А тот как раз тогда прибывал из Берлина, оправданный и прославленный. И Агнессу, считавшую за огромную честь встречать великого человека, возмутили такие слова, о чем она не замедлила сказать.
– А что тут такого, – возразил Пятницкий. – И отец твой тоже сидел. И судили его. И так же обменяли. Из-за чего тут шум поднимать?
– В 21-м году отец был послан в Германию с целью раздуть-таки мировую революцию. Очередная попытка не удалась. И Сам, то есть Ленин, на Коминтерне громил его за левацкие тенденции, детскую болезнь… Отец отмалчивался, потому что громил его тот же, кто и посылал.
Был спартанцем, но, когда надо было ехать за границу, мгновенно преображался в денди, в соответствии с ролью – тросточка, манишка, бородка, котелок, безукоризненные манеры…
– Позднее тот же Димитров сказал отцу: «Если ты отступишь от Пятницкого, тебя не тронут». На что отец ответил: «Я еще ни от кого не отступал».
Говорит, что из всех коммунистических «первых лиц» в эмиграции (Димитров, Тольятти) пострадал один отец – слишком глубоко влез в русские дела, принимал их близко к сердцу и много знал.
– Он ведь знал, что все это дутое в отношении Сталина: и роль в Царицыне, и участие в русском бюро, и многое другое.
Его арестовали 29 июня 1937 года – в день 25-летия свадьбы родителей.
Гидаш тогда написал стихотворение:
Эти строки видела только Агнесса. Запомнила наузусть, а клочок бумаги, на котором они были записаны, растерла в порошок. Название «1937 год» она дала этим стихам сама, когда готовила к печати посмертный поэтический сборник. Тот самый, из-за которого она осталась жить после смерти Гидаша. Вопреки их давней и твердой договоренности.
Но до этого еще далеко.
Пока они крутят любовь, которая кажется предосудительной не только ее ревнивому отцу.

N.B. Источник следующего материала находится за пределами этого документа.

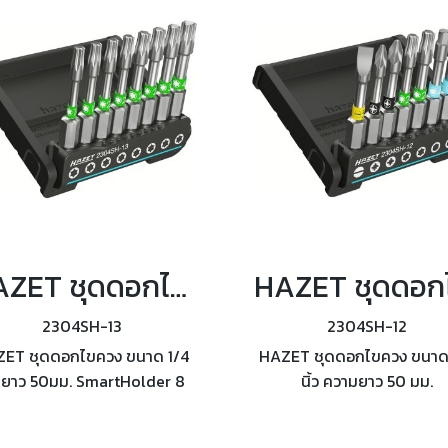
HAZET ชุดดอกไขควง SmartHolder 8 ชิ้น/ชุด รุ่น 2304SH-13
2304SH-13
2304SH-12
ET ชุดดอกไขควง ขนาด 1/4
HAZET ชุดดอกไขควง ขนาด
้ว ยาว 50มม. SmartHolder 8
นิ้ว ความยาว 50 มม.
ชิ้น/ชุด รุ่น 2304SH-13
SmartHolder 8 ชิ้น/ชุด รุ
2304SH-12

Мир тесен. Почти в ту же пору, что мы познакомились «с Гидашами», как мы их называли вопреки более громкому имени Агнессы, моя Валентина работала в журнале вместе с сыном еще одного видного венгерского эмигранта Белы Иллеша – Володей Иллешем. Это на даче его отца так часто встречались Агнесса, его ровесница, и Гидаш. Однажды Володя увидел ее у него на коленях. Он, быть может, и не удивился бы очень – взрослые часто брали детей на руки. Смутило лицо Агнессы, когда она, вспугнутая его неожиданным появлением, повернулась к нему – щеки ее полыхали, а большие глаза словно закатились.